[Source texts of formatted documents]

* * * * * * *

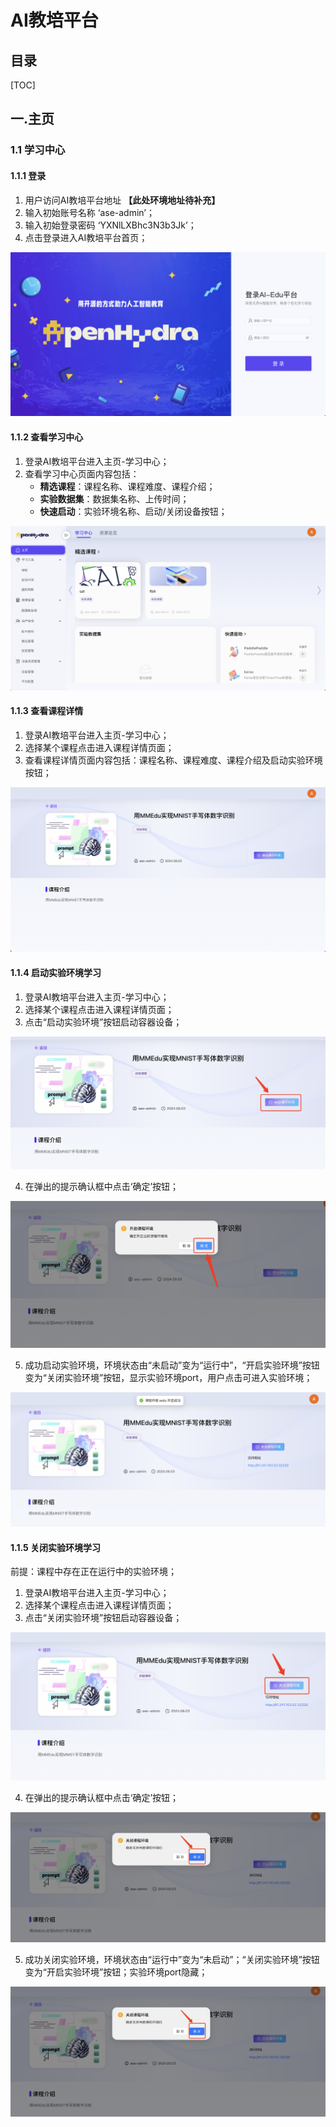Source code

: # AI教培平台
## 目录
[TOC]
## 一.主页
### 1.1 学习中心
#### 1.1.1 登录
1. 用户访问AI教培平台地址 **【此处环境地址待补充】**
2. 输入初始账号名称 ‘ase-admin’；
3. 输入初始登录密码 ‘YXNlLXBhc3N3b3Jk’；
4. 点击登录进入AI教培平台首页；

![登录AI教培平台](06-01homepage/06-01-01login.png)

#### 1.1.2 查看学习中心
1. 登录AI教培平台进入主页-学习中心；
2. 查看学习中心页面内容包括：
   - **精选课程**：课程名称、课程难度、课程介绍；
   - **实验数据集**：数据集名称、上传时间；
   - **快速启动**：实验环境名称、启动/关闭设备按钮；

![查看学习中心页面](06-01homepage/06-01-02centerview.png)

#### 1.1.3 查看课程详情
1. 登录AI教培平台进入主页-学习中心；
2. 选择某个课程点击进入课程详情页面；
3. 查看课程详情页面内容包括：课程名称、课程难度、课程介绍及启动实验环境按钮；

![查看课程详情页面](06-01homepage/06-01-03introduction.png)

#### 1.1.4 启动实验环境学习
1. 登录AI教培平台进入主页-学习中心；
2. 选择某个课程点击进入课程详情页面；
3. 点击“启动实验环境”按钮启动容器设备；

![启动实验环境](06-01homepage/06-01-04env.png)

4. 在弹出的提示确认框中点击‘确定’按钮；

![确定启动实验环境](06-01homepage/06-01-05confirm.png)

5. 成功启动实验环境，环境状态由“未启动”变为“运行中”，“开启实验环境”按钮变为“关闭实验环境”按钮，显示实验环境port，用户点击可进入实验环境；
   
![实验环境运行中](06-01homepage/06-01-06onenv.png)


#### 1.1.5 关闭实验环境学习
前提：课程中存在正在运行中的实验环境；
1. 登录AI教培平台进入主页-学习中心；
2. 选择某个课程点击进入课程详情页面；
3. 点击“关闭实验环境”按钮启动容器设备；

![关闭实验环境](06-01homepage/06-01-07closeenv.png)

4. 在弹出的提示确认框中点击‘确定’按钮；
   
![确认关闭实验环境](06-01homepage/06-01-08closeconfirm.png)

5. 成功关闭实验环境，环境状态由“运行中”变为“未启动”；“关闭实验环境”按钮变为“开启实验环境”按钮；实验环境port隐藏；
   
![实验环境已关闭](06-01homepage/06-01-08closeconfirm.png)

* * * * * * *

▶ _Task statement_
Nothing but the exact text of the records should appear in your answer, with no pictures. Please write it out.

▶ _Your response_
Source code

: # AI教培平台
## 目录
[TOC]
## 一.主页
### 1.1 学习中心
#### 1.1.1 登录
1. 用户访问AI教培平台地址 **【此处环境地址待补充】**
2. 输入初始账号名称 ‘ase-admin’；
3. 输入初始登录密码 ‘YXNlLXBhc3N3b3Jk’；
4. 点击登录进入AI教培平台首页；

![登录AI教培平台](06-01homepage/06-01-01login.png)

#### 1.1.2 查看学习中心
1. 登录AI教培平台进入主页-学习中心；
2. 查看学习中心页面内容包括：
   - **精选课程**：课程名称、课程难度、课程介绍；
   - **实验数据集**：数据集名称、上传时间；
   - **快速启动**：实验环境名称、启动/关闭设备按钮；

![查看学习中心页面](06-01homepage/06-01-02centerview.png)

#### 1.1.3 查看课程详情
1. 登录AI教培平台进入主页-学习中心；
2. 选择某个课程点击进入课程详情页面；
3. 查看课程详情页面内容包括：课程名称、课程难度、课程介绍及启动实验环境按钮；

![查看课程详情页面](06-01homepage/06-01-03introduction.png)

#### 1.1.4 启动实验环境学习
1. 登录AI教培平台进入主页-学习中心；
2. 选择某个课程点击进入课程详情页面；
3. 点击“启动实验环境”按钮启动容器设备；

![启动实验环境](06-01homepage/06-01-04env.png)

4. 在弹出的提示确认框中点击‘确定’按钮；

![确定启动实验环境](06-01homepage/06-01-05confirm.png)

5. 成功启动实验环境，环境状态由“未启动”变为“运行中”，“开启实验环境”按钮变为“关闭实验环境”按钮，显示实验环境port，用户点击可进入实验环境；
   
![实验环境运行中](06-01homepage/06-01-06onenv.png)


#### 1.1.5 关闭实验环境学习
前提：课程中存在正在运行中的实验环境；
1. 登录AI教培平台进入主页-学习中心；
2. 选择某个课程点击进入课程详情页面；
3. 点击“关闭实验环境”按钮启动容器设备；

![关闭实验环境](06-01homepage/06-01-07closeenv.png)

4. 在弹出的提示确认框中点击‘确定’按钮；
   
![确认关闭实验环境](06-01homepage/06-01-08closeconfirm.png)

5. 成功关闭实验环境，环境状态由“运行中”变为“未启动”；“关闭实验环境”按钮变为“开启实验环境”按钮；实验环境port隐藏；
   
![实验环境已关闭](06-01homepage/06-01-08closeconfirm.png)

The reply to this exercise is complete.